Cost-Effectiveness Analysis of US Emergency Department-Based Hepatitis C Screening and Linkage-To-Care Program

In the United States (US), hepatitis C virus (HCV) screening is not covered by payers in settings outside of primary care. A non-traditional, emergency department (ED)-based HCV screening program can be cost-effective and identify infection in vulnerable populations with a high HCV risk. A study, published in BMC Health Services Research, examined the long-term cost-effectiveness of routine HCV screening and linkage-to-care for high-risk patients in the ED from the payer’s perspective.
Methods
The University of Illinois Hospital and Health Sciences System implemented Project HEAL (HIV & HCV Screening, Education, Awareness, Linkage-to-Care). Under this initiative, patients who presented to the ED received opt-out HCV screening if they were at high risk for HCV infection (birth cohort between 1945 and 1964, persons who inject drugs, and HIV infection) with subsequent linkage-to-care if infected.

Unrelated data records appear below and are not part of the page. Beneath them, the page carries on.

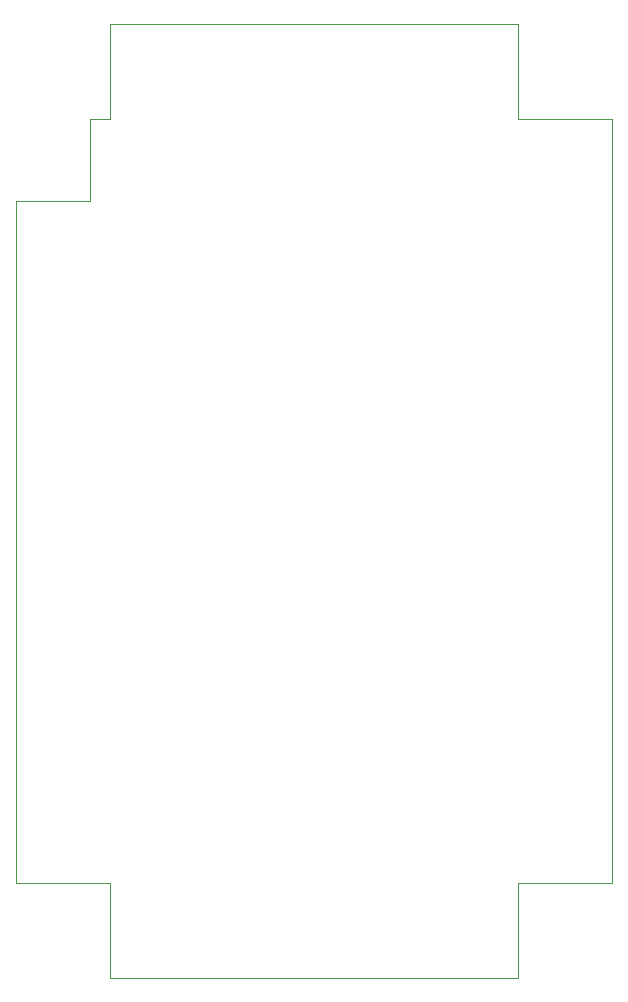
<source format=gm1>
%TF.GenerationSoftware,KiCad,Pcbnew,(5.1.9)-1*%
%TF.CreationDate,2021-03-02T21:55:12+01:00*%
%TF.ProjectId,clip,636c6970-2e6b-4696-9361-645f70636258,rev?*%
%TF.SameCoordinates,Original*%
%TF.FileFunction,Profile,NP*%
%FSLAX46Y46*%
G04 Gerber Fmt 4.6, Leading zero omitted, Abs format (unit mm)*
G04 Created by KiCad (PCBNEW (5.1.9)-1) date 2021-03-02 21:55:12*
%MOMM*%
%LPD*%
G01*
G04 APERTURE LIST*
%TA.AperFunction,Profile*%
%ADD10C,0.100000*%
%TD*%
G04 APERTURE END LIST*
D10*
X130730000Y-58970000D02*
X130730000Y-65890000D01*
X124420000Y-65890000D02*
X130730000Y-65890000D01*
X124440000Y-123660000D02*
X124420000Y-65890000D01*
X132450000Y-123690000D02*
X124440000Y-123660000D01*
X132420000Y-131660000D02*
X132450000Y-123690000D01*
X166940000Y-131660000D02*
X132420000Y-131660000D01*
X166930000Y-123660000D02*
X166940000Y-131660000D01*
X174940000Y-123660000D02*
X166930000Y-123660000D01*
X174950000Y-58940000D02*
X174940000Y-123660000D01*
X166970000Y-58970000D02*
X174950000Y-58940000D01*
X166950000Y-50960000D02*
X166970000Y-58970000D01*
X132430000Y-50960000D02*
X166950000Y-50960000D01*
X132450000Y-58970000D02*
X132430000Y-50960000D01*
X130730000Y-58970000D02*
X132450000Y-58970000D01*
M02*

</source>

Using the summary data from Project HEAL, a hybrid decision-analytic Markov model was developed based on the HCV screening procedure in the ED and the natural history of HCV. A 30-year time horizon and 1-year cycle length were used. All patients who received the ED-based HCV screening were referred for treatment with direct-acting antiviral (DAA) regardless of their fibrosis stage.
Results
When unscreened/untreated patients received DAA treatment at F1, F2, F3, and compensated cirrhosis stages, the incremental cost-effectiveness ratio ranged from $6,084 to $77,063 per quality-adjusted life year gained. When unscreened/untreated patients received DAA treatment at the decompensated cirrhosis stage, no HCV screening was dominated.
Conclusion
ED-based HCV screening and linkage-to-care was cost-effective at the willingness-to-pay threshold of $100,000/QALY in all scenarios. A reduction in infected persons in the community may provide additional benefits not evaluated in this study.